The data below needs to be returned exactly, line for line.
============================================================
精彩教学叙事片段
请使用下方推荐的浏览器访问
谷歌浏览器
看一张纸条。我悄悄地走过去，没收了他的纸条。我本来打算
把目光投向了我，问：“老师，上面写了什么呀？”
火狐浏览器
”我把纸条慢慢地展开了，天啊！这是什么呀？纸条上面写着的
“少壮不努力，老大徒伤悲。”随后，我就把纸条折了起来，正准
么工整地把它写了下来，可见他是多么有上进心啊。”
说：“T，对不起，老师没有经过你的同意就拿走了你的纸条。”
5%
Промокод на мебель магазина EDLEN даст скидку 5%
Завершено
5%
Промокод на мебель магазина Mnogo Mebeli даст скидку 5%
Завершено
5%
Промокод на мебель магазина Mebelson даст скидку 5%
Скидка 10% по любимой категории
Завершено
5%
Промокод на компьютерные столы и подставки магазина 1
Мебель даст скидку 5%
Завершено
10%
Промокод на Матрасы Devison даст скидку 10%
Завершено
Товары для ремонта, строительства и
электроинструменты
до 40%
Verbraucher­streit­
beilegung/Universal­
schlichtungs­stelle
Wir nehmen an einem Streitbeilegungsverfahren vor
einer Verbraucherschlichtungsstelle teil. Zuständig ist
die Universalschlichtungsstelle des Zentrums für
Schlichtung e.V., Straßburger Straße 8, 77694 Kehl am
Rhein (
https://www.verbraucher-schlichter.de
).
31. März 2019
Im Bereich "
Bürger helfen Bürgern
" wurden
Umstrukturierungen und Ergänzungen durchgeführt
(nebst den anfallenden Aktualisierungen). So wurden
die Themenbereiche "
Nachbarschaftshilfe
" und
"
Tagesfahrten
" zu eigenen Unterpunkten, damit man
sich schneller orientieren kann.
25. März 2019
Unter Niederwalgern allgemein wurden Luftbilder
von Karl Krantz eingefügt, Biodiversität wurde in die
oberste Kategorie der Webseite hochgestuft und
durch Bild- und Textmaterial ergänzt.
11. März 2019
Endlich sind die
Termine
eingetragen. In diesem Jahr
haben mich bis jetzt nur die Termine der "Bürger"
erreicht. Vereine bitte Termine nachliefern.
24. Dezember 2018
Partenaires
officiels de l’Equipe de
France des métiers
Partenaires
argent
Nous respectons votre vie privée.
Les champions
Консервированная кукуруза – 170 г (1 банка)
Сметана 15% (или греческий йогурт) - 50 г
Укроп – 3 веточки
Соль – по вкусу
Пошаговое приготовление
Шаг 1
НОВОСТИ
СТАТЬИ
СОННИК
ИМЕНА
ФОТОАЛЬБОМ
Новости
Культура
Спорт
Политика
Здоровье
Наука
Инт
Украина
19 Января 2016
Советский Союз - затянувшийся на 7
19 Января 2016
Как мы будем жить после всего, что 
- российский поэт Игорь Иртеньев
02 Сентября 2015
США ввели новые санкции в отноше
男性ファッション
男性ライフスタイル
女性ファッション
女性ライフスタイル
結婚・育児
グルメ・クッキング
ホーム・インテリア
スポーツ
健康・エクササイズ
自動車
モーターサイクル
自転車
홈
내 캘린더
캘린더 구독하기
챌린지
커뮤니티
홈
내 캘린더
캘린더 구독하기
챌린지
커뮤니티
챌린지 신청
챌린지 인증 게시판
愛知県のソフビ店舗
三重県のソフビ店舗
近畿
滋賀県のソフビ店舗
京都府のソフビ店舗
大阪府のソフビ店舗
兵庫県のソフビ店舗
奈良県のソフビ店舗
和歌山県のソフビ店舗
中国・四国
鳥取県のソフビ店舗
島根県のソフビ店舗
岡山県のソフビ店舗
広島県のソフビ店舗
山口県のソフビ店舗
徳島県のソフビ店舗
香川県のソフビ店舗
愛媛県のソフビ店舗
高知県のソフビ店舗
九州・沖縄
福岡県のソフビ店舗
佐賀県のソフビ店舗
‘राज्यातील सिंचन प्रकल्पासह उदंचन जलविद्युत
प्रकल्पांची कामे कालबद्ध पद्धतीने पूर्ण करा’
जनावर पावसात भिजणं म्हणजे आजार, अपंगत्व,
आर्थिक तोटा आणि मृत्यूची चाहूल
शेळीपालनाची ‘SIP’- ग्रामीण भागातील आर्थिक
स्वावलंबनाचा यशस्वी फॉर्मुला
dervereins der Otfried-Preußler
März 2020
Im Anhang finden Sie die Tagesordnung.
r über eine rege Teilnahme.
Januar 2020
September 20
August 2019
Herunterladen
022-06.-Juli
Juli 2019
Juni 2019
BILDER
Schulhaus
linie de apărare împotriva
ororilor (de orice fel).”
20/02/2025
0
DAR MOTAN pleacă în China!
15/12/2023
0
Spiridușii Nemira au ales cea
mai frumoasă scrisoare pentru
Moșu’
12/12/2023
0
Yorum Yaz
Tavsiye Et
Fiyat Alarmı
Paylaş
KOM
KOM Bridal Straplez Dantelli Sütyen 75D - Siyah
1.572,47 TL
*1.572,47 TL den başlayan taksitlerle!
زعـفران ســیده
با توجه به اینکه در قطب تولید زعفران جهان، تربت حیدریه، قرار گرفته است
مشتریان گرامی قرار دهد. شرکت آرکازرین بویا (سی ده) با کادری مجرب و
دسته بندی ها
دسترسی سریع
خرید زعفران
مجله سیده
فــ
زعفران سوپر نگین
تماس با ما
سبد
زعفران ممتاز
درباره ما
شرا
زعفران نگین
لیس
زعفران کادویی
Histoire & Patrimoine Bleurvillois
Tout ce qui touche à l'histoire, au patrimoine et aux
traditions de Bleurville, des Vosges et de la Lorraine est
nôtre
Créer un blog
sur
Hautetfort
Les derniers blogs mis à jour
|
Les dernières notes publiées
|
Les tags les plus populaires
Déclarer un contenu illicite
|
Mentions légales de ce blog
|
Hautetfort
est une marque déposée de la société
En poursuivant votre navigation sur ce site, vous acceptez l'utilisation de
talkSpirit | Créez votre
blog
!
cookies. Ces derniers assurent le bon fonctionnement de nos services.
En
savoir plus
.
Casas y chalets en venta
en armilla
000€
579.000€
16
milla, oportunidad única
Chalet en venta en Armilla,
============================================================
> [RESULT FOR THIS EXERCISE]
精彩教学叙事片段
请使用下方推荐的浏览器访问
谷歌浏览器
看一张纸条。我悄悄地走过去，没收了他的纸条。我本来打算
把目光投向了我，问：“老师，上面写了什么呀？”
火狐浏览器
”我把纸条慢慢地展开了，天啊！这是什么呀？纸条上面写着的
“少壮不努力，老大徒伤悲。”随后，我就把纸条折了起来，正准
么工整地把它写了下来，可见他是多么有上进心啊。”
说：“T，对不起，老师没有经过你的同意就拿走了你的纸条。”
5%
Промокод на мебель магазина EDLEN даст скидку 5%
Завершено
5%
Промокод на мебель магазина Mnogo Mebeli даст скидку 5%
Завершено
5%
Промокод на мебель магазина Mebelson даст скидку 5%
Скидка 10% по любимой категории
Завершено
5%
Промокод на компьютерные столы и подставки магазина 1
Мебель даст скидку 5%
Завершено
10%
Промокод на Матрасы Devison даст скидку 10%
Завершено
Товары для ремонта, строительства и
электроинструменты
до 40%
Verbraucher­streit­
beilegung/Universal­
schlichtungs­stelle
Wir nehmen an einem Streitbeilegungsverfahren vor
einer Verbraucherschlichtungsstelle teil. Zuständig ist
die Universalschlichtungsstelle des Zentrums für
Schlichtung e.V., Straßburger Straße 8, 77694 Kehl am
Rhein (
https://www.verbraucher-schlichter.de
).
31. März 2019
Im Bereich "
Bürger helfen Bürgern
" wurden
Umstrukturierungen und Ergänzungen durchgeführt
(nebst den anfallenden Aktualisierungen). So wurden
die Themenbereiche "
Nachbarschaftshilfe
" und
"
Tagesfahrten
" zu eigenen Unterpunkten, damit man
sich schneller orientieren kann.
25. März 2019
Unter Niederwalgern allgemein wurden Luftbilder
von Karl Krantz eingefügt, Biodiversität wurde in die
oberste Kategorie der Webseite hochgestuft und
durch Bild- und Textmaterial ergänzt.
11. März 2019
Endlich sind die
Termine
eingetragen. In diesem Jahr
haben mich bis jetzt nur die Termine der "Bürger"
erreicht. Vereine bitte Termine nachliefern.
24. Dezember 2018
Partenaires
officiels de l’Equipe de
France des métiers
Partenaires
argent
Nous respectons votre vie privée.
Les champions
Консервированная кукуруза – 170 г (1 банка)
Сметана 15% (или греческий йогурт) - 50 г
Укроп – 3 веточки
Соль – по вкусу
Пошаговое приготовление
Шаг 1
НОВОСТИ
СТАТЬИ
СОННИК
ИМЕНА
ФОТОАЛЬБОМ
Новости
Культура
Спорт
Политика
Здоровье
Наука
Инт
Украина
19 Января 2016
Советский Союз - затянувшийся на 7
19 Января 2016
Как мы будем жить после всего, что 
- российский поэт Игорь Иртеньев
02 Сентября 2015
США ввели новые санкции в отноше
男性ファッション
男性ライフスタイル
女性ファッション
女性ライフスタイル
結婚・育児
グルメ・クッキング
ホーム・インテリア
スポーツ
健康・エクササイズ
自動車
モーターサイクル
自転車
홈
내 캘린더
캘린더 구독하기
챌린지
커뮤니티
홈
내 캘린더
캘린더 구독하기
챌린지
커뮤니티
챌린지 신청
챌린지 인증 게시판
愛知県のソフビ店舗
三重県のソフビ店舗
近畿
滋賀県のソフビ店舗
京都府のソフビ店舗
大阪府のソフビ店舗
兵庫県のソフビ店舗
奈良県のソフビ店舗
和歌山県のソフビ店舗
中国・四国
鳥取県のソフビ店舗
島根県のソフビ店舗
岡山県のソフビ店舗
広島県のソフビ店舗
山口県のソフビ店舗
徳島県のソフビ店舗
香川県のソフビ店舗
愛媛県のソフビ店舗
高知県のソフビ店舗
九州・沖縄
福岡県のソフビ店舗
佐賀県のソフビ店舗
‘राज्यातील सिंचन प्रकल्पासह उदंचन जलविद्युत
प्रकल्पांची कामे कालबद्ध पद्धतीने पूर्ण करा’
जनावर पावसात भिजणं म्हणजे आजार, अपंगत्व,
आर्थिक तोटा आणि मृत्यूची चाहूल
शेळीपालनाची ‘SIP’- ग्रामीण भागातील आर्थिक
स्वावलंबनाचा यशस्वी फॉर्मुला
dervereins der Otfried-Preußler
März 2020
Im Anhang finden Sie die Tagesordnung.
r über eine rege Teilnahme.
Januar 2020
September 20
August 2019
Herunterladen
022-06.-Juli
Juli 2019
Juni 2019
BILDER
Schulhaus
linie de apărare împotriva
ororilor (de orice fel).”
20/02/2025
0
DAR MOTAN pleacă în China!
15/12/2023
0
Spiridușii Nemira au ales cea
mai frumoasă scrisoare pentru
Moșu’
12/12/2023
0
Yorum Yaz
Tavsiye Et
Fiyat Alarmı
Paylaş
KOM
KOM Bridal Straplez Dantelli Sütyen 75D - Siyah
1.572,47 TL
*1.572,47 TL den başlayan taksitlerle!
زعـفران ســیده
با توجه به اینکه در قطب تولید زعفران جهان، تربت حیدریه، قرار گرفته است
مشتریان گرامی قرار دهد. شرکت آرکازرین بویا (سی ده) با کادری مجرب و
دسته بندی ها
دسترسی سریع
خرید زعفران
مجله سیده
فــ
زعفران سوپر نگین
تماس با ما
سبد
زعفران ممتاز
درباره ما
شرا
زعفران نگین
لیس
زعفران کادویی
Histoire & Patrimoine Bleurvillois
Tout ce qui touche à l'histoire, au patrimoine et aux
traditions de Bleurville, des Vosges et de la Lorraine est
nôtre
Créer un blog
sur
Hautetfort
Les derniers blogs mis à jour
|
Les dernières notes publiées
|
Les tags les plus populaires
Déclarer un contenu illicite
|
Mentions légales de ce blog
|
Hautetfort
est une marque déposée de la société
En poursuivant votre navigation sur ce site, vous acceptez l'utilisation de
talkSpirit | Créez votre
blog
!
cookies. Ces derniers assurent le bon fonctionnement de nos services.
En
savoir plus
.
Casas y chalets en venta
en armilla
000€
579.000€
16
milla, oportunidad única
Chalet en venta en Armilla,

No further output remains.